Well friends – it’s true! Using “Indica” and “Sativa” as indicators of hard and fast effects from your cannabis products is almost guaranteed to fail you, because there is absolutely no science or truth behind the link between cannabis experiences and Indica/Sativa classification.
We know that this is paradigm-shifting information, but here at Periodic edibles, we’re dedicated to spreading the true science of cannabis, and helping cannabis consumers everywhere get the most predictable and repeatable cannabis experiences possible.
That’s why we’re collecting everything you need to know about Indica and Sativa – what they actually do mean, what they definitely do not mean, and what you should be looking for in your cannabis products instead of defaulting to Indica and Sativa – so that you can be empowered with good knowledge to better continue your cannabis journey.
Better Ways to Shop for Your Cannabis
Now that you’re an expert on the inaccuracy of the Indica vs Sativa dichotomy, you may be wondering – how do I predict the effects a cannabis product will give me? Guiding this process requires consideration of the following:
- Check the Terpenes – Terpenes – or the essential oils that give cannabis strains their unique smell and flavor – are the keys to finding the nuanced cannabis experience you desire.

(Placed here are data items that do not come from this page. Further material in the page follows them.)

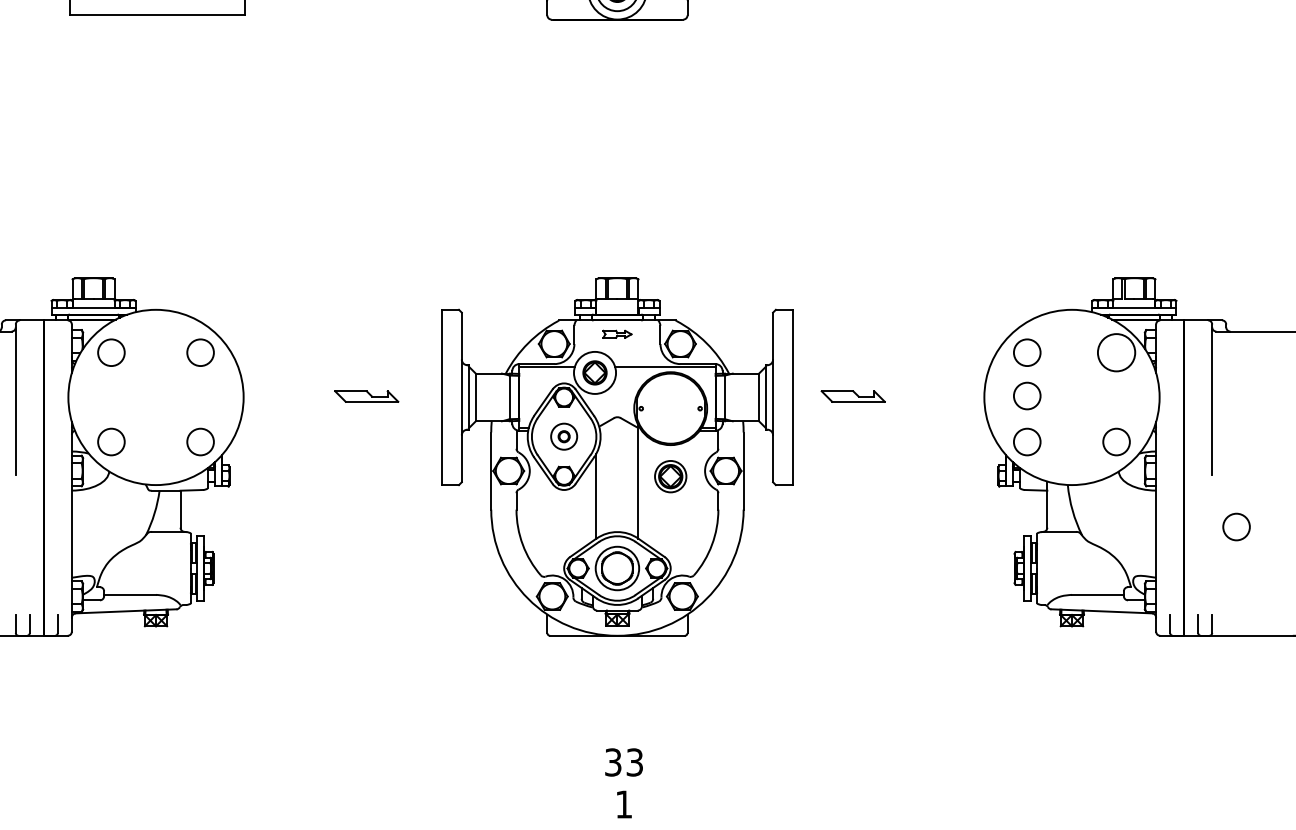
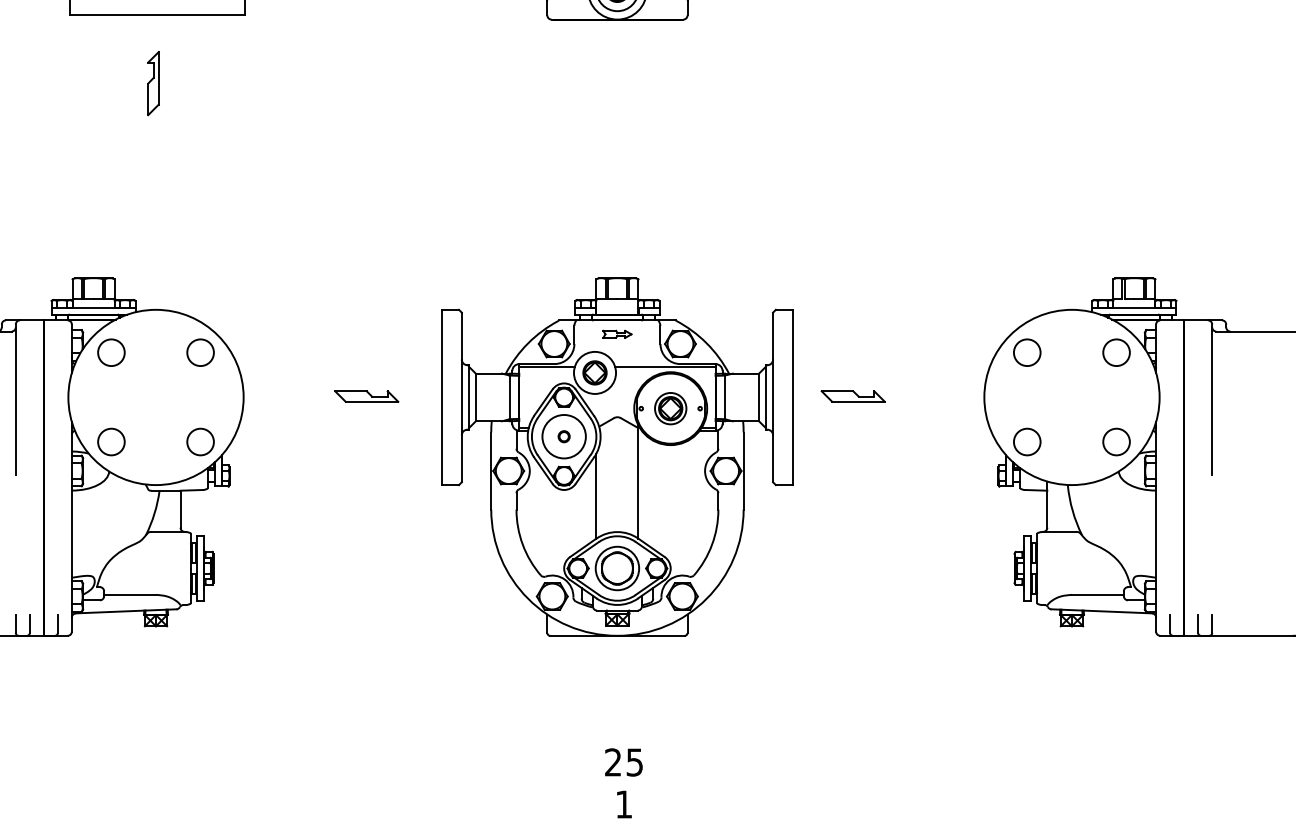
part at (153, 83): none -> present
circle at (1116, 352) diameter: 37 px -> 27 px
circle at (1027, 395): present -> none
circle at (564, 436) diameter: 26 px -> 43 px
part at (670, 476) position: (670, 476) -> (670, 408)
circle at (1236, 526): present -> none
text at (623, 762): 33 -> 25
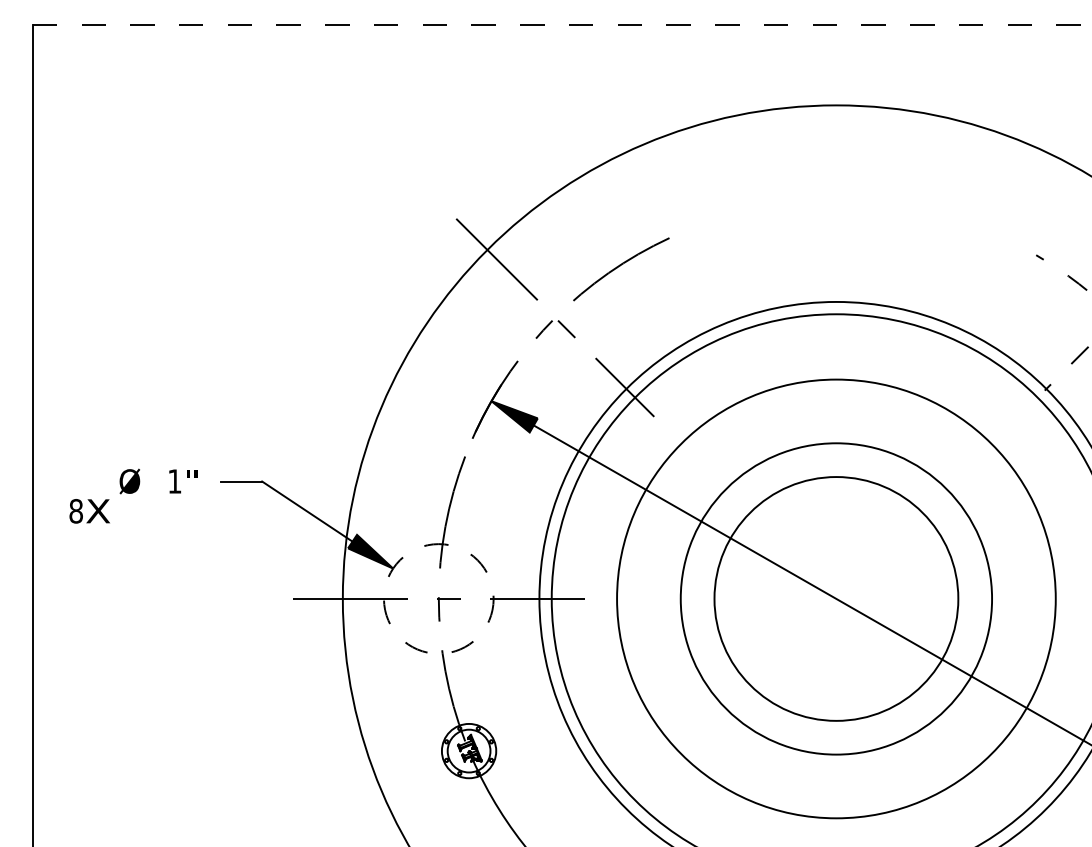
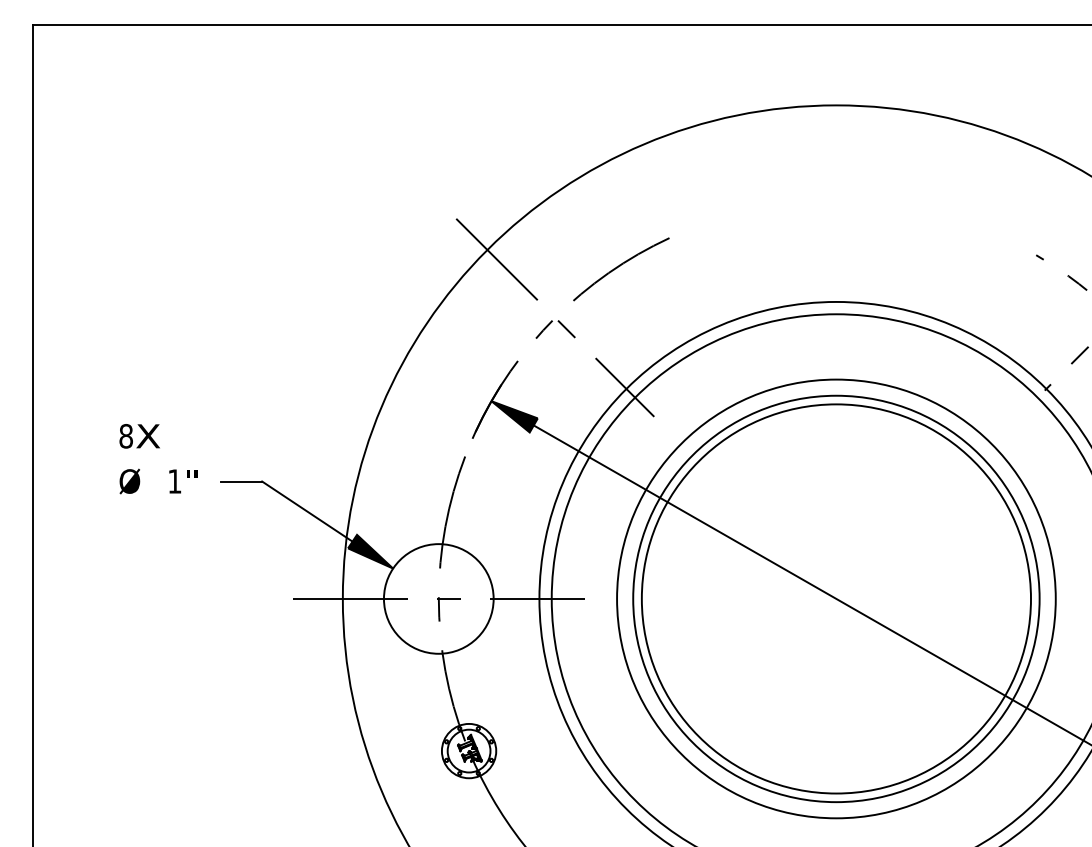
line at (562, 25): dashed -> solid
text at (89, 511) position: (89, 511) -> (139, 436)
circle at (438, 598): dashed -> solid
circle at (836, 598) diameter: 244 px -> 406 px
circle at (836, 598) diameter: 311 px -> 389 px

Take note of how the most abundant cannabis terpenes – like Myrcene, Limonene, Pinene, B-Caryophyllene, Linalool, and others – affect you personally, and use that knowledge to better choose products that align with your desired experience for that consumption.

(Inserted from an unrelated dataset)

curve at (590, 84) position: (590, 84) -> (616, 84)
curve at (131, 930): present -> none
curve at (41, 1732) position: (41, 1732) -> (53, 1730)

- Pay Attention to ALL Cannabinoids – in the black market days, cannabis was all about THC, but thankfully we are now discovering many other beneficial cannabinoids inside cannabis. Take note of the ratio of THC to CBD in your cannabis products and notice how you feel from products with 1:1, 2:1, 7:1, etc. In legal markets, you can also now find products with good percentages of minor cannabinoids like CBG, CBC, THCV, and many others, all of which have exciting medical and mental effects that you can use to tailor your cannabis experience to your needs.

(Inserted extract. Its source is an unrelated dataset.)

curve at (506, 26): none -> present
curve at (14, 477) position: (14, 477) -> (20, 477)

- Find Retailers and Companies that are working to shift the paradigm – as more consumers begin to get wise to the hollowness of Indica vs Sativa, businesses with their customers’ interests in mind are beginning to more away from the Indica vs Sativa distinction on their products. Here at [Pe], we’re extremely proud to have been among the first processors in Oregon to shift our product labeling to effects-focused distinctions and harness the power of terpenes in our recipes. Many others in Oregon and across the country are doing the same, so look for products that list terpenes and cannabinoids, and don’t list Indica or Sativa to indicate effects to get more repeatable and consistent experiences. Likewise, retail dispensaries are beginning to require terpene and cannabinoid testing on the products they sell, and many are moving away from or abandoning Sativa and Indica altogether to more effectively guide their customers to the right products for their needs. Try to find a reputable dispensary that doesn’t rely exclusively on Indica and Sativa to communicate effects. Check menus online to see how a dispensary is organizing their products, and when in doubt, go in and ask a budtender for a product for a specific effect, and see how knowledgeable they are about the true science of cannabis.